Geri

   

 

 

 

İleri

 

37- Bâb: Hüküm Yazıcısının Emîn Ve Akıllı Bir Kimse Olması Müstehâb Olur

7278 Zeyd ibn Sabit (radıyallahü anh) şöyle demiştir: Ebû Bekr, Yemâme'de şehîd olanların şehîd olmalarından dolayı bana geldi, yanında Omer de vardı. Ebû Bekr şunları söyledi: Omer bana geldi ve:

— Yemâme gününün şiddetli harbinde Kur'ân hafızlarından birçoğu şehîd oldu. Ben diğer harb sahalarında da harbin şiddetli olup Kur'ân hafızlarının şehîd edilmelerinden, bu sebeble de Kur'ân'dan büyükçe bir kısmın zayi' olup gitmesinden endîşe ediyorum. Binâenaleyh ben senin Kur'ân'ın kitâb hâlinde toplanmasını emretmeni düşünüyorum, dedi.

Ebû Bekr, Zeyd'e şöyle dedi: Ben Omer'e:

Rasûlüllah'ın yapmadığı bir işi nasıl yaparsın? dedim. Omer bana:

— Vallahi bu toplama bir hayırdır, dedi ve bana bu hususta müracaatta devam etti.

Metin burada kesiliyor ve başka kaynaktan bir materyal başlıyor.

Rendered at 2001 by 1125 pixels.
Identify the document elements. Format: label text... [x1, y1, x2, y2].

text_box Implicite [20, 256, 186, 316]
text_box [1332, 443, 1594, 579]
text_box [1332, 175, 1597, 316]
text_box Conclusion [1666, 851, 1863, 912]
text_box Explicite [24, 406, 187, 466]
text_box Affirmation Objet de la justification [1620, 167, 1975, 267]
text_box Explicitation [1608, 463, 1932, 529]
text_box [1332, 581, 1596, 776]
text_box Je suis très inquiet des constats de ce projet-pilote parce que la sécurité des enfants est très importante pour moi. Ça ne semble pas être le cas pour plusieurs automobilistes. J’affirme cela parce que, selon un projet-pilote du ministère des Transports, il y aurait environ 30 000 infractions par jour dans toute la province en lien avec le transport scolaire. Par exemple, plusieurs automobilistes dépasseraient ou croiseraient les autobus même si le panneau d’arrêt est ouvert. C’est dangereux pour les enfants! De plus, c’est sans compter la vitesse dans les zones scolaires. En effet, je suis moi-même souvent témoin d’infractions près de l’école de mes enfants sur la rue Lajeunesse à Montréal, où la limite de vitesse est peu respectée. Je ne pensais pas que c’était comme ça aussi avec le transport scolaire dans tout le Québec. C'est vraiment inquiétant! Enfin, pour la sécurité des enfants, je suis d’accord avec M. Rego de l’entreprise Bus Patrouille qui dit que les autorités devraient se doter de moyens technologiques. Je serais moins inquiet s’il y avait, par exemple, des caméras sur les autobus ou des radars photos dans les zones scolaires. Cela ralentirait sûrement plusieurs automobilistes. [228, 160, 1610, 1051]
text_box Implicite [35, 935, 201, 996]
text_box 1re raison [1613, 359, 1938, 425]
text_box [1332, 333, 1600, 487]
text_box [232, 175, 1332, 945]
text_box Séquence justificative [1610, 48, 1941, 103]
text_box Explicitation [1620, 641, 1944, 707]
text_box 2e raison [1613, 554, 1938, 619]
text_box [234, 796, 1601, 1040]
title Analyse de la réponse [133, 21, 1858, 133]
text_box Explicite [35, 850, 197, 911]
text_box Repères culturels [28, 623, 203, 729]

Nihayet Allah benim göğsümü, Omer'in göğsünü açmış olduğu iş için açtı da ben de bu işte Omer'in düşündüğü gibi düşündüm.

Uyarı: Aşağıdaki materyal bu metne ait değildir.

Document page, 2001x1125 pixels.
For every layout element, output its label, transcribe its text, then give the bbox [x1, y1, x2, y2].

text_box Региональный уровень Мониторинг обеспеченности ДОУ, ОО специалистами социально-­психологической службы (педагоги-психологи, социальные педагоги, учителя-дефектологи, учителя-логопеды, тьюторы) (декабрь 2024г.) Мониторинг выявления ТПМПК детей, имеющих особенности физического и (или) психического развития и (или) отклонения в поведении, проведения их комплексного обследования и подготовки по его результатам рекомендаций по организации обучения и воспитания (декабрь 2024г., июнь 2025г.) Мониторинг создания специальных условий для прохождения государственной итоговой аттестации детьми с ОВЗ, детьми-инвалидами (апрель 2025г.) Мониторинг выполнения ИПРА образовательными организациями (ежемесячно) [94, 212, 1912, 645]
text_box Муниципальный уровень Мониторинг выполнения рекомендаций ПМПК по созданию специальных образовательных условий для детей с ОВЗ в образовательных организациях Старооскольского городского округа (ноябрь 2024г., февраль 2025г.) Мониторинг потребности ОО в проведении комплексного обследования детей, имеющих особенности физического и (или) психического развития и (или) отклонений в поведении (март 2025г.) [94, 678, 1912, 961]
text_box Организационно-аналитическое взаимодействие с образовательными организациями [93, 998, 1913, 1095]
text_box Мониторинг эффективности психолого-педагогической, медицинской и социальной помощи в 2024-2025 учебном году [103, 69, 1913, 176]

Zeyd dedi ki: Ebû Bekr bana şunları söyledi:

— Sen genç ve akıllı bir erkeksin. Biz seni hiçbir kusurla ittihâm etmiyoruz. Sen Rasûlüllah için vahyi yazıyordun. Binâenaleyh şimdi sen Kur'ân'ı tetebbu' et ve onu bir araya topla!

Zeyd buna karşı:

— Allah'a yemîn ederim ki, eğer bana dağlardan bir dağın nakledilmesini teklif etmiş olsalardı, o iş benim üzerime, Ebû Bekr'in bana teklîf ettiği bu Kur'ân'ı toplama işinden daha ağır olmazdı, dedi.

Zeyd dedi ki: Ben:

— Sizler Rasûlüllah'ın yapmadığı bir işi nasıl yapıyorsunuz?

dedim.

Ebû Bekr:

— Allah'a yemîn ederim ki, bu hayırlı bir iştir, dedi ve Ebû Bekr beni teşvik etmeğe, bana müracaata devam etti.

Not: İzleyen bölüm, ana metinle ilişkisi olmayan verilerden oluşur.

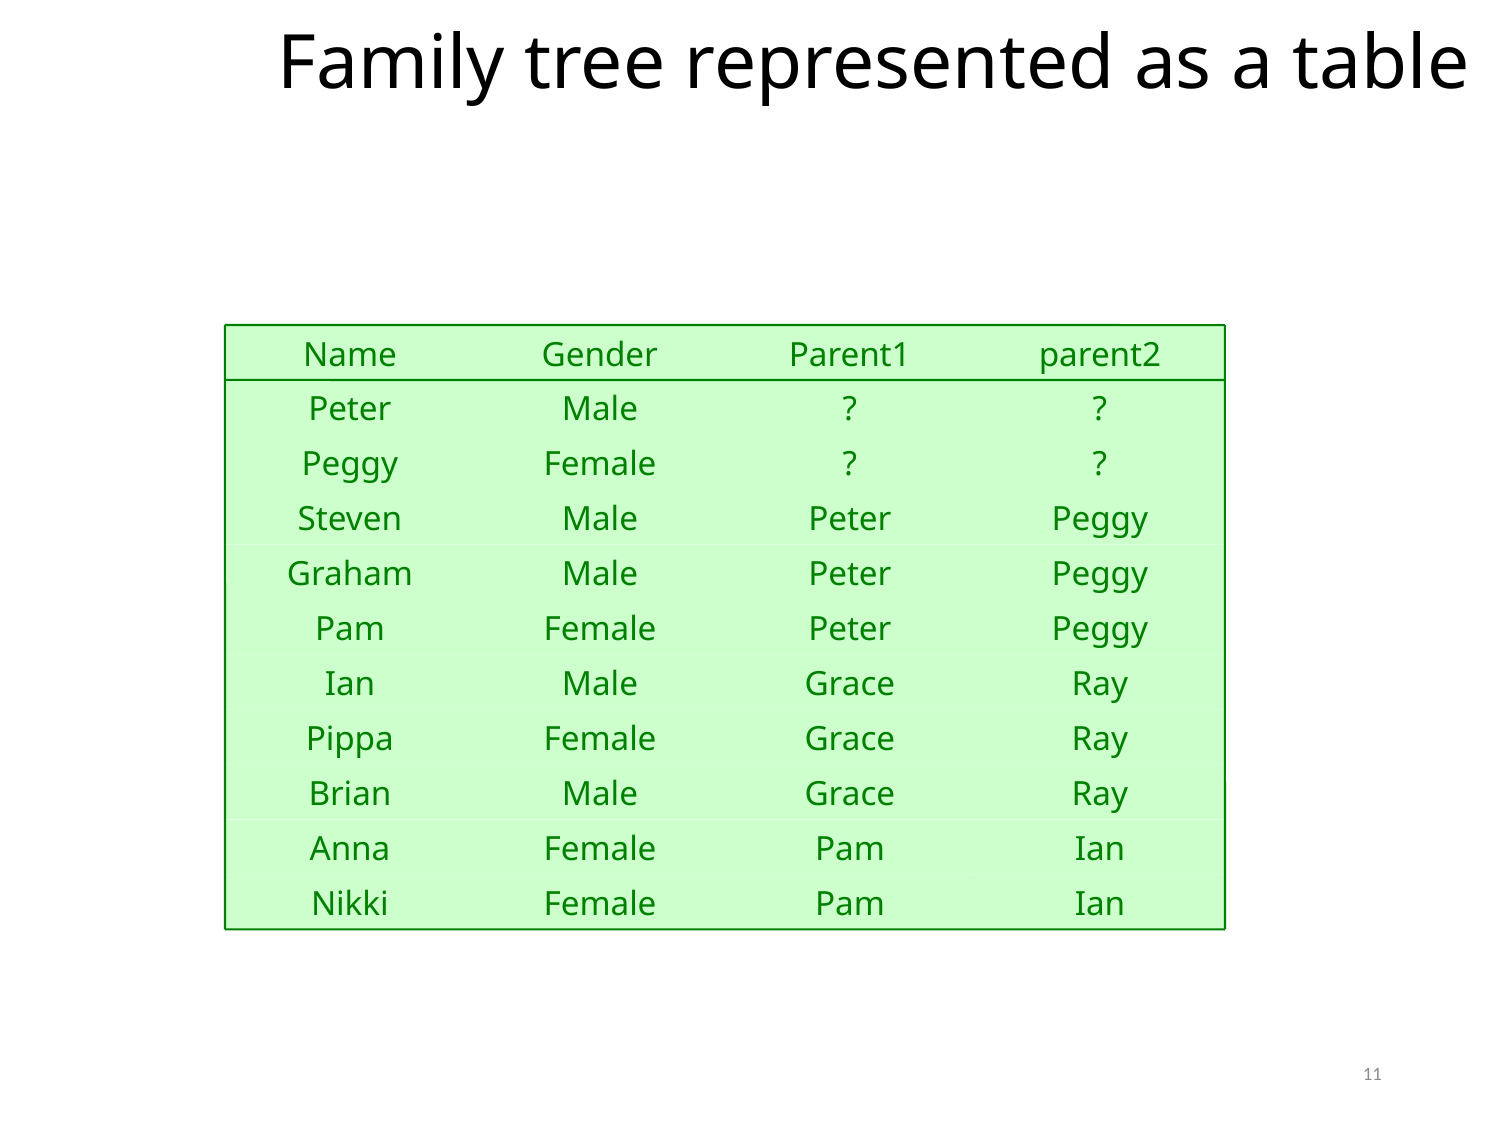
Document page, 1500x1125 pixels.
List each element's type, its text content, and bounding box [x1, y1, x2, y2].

title Family tree represented as a table [262, 16, 1500, 177]
slide_number 11 [1059, 1042, 1397, 1103]
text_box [224, 324, 1225, 930]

Nihayet Allah, Ebû Bekr'le Omer'in göğüslerini genişletip akıllarını yatırdığı bu işe benim de aklımı açtı ve gönlümü ferahlandırdı da ben de bu işi onların gördüğü gibi gördüm. Bunun üzerine ben de Kur'ân'ın ardına düşüp gereği gibi araştırdım ve onu yazılı bulunduğu hurma dallarından, inceltilmiş deri ve bez parçalarından, ince taş levhalardan ve hafızların ezberlerinden toplamağa koyuldum. Nihayet et-Tevbe Sûresi'nin sonunu "Le-kad câekum rasûlun min en-fusikum azîzun aleyhi mâ anittum..." âyetini nihayetine kadar Huzeyme'nin yahut Ebû Huzeyme el-Ensârî'nin beraberinde buldum. Ve en sonu o âyeti de Mushaf'taki sûresine kattım.

Neticede toplanan bu sahîfeler tâ Azîz ve Celîl olan Allah kendisini vefat ettirinceye kadar Ebû Bekr'in yanında kaldı sonra hayâtı müddetince Allah onu vefat ettirinceye kadar Omer'in yanında kaldı. Bundan sonra Omer'in Hafsa'nın yanında kaldı.

Muhammed ibnu Ubeydillah: "el-Lihâf" ile "el-Hazef'i kasdediyor, demiştir.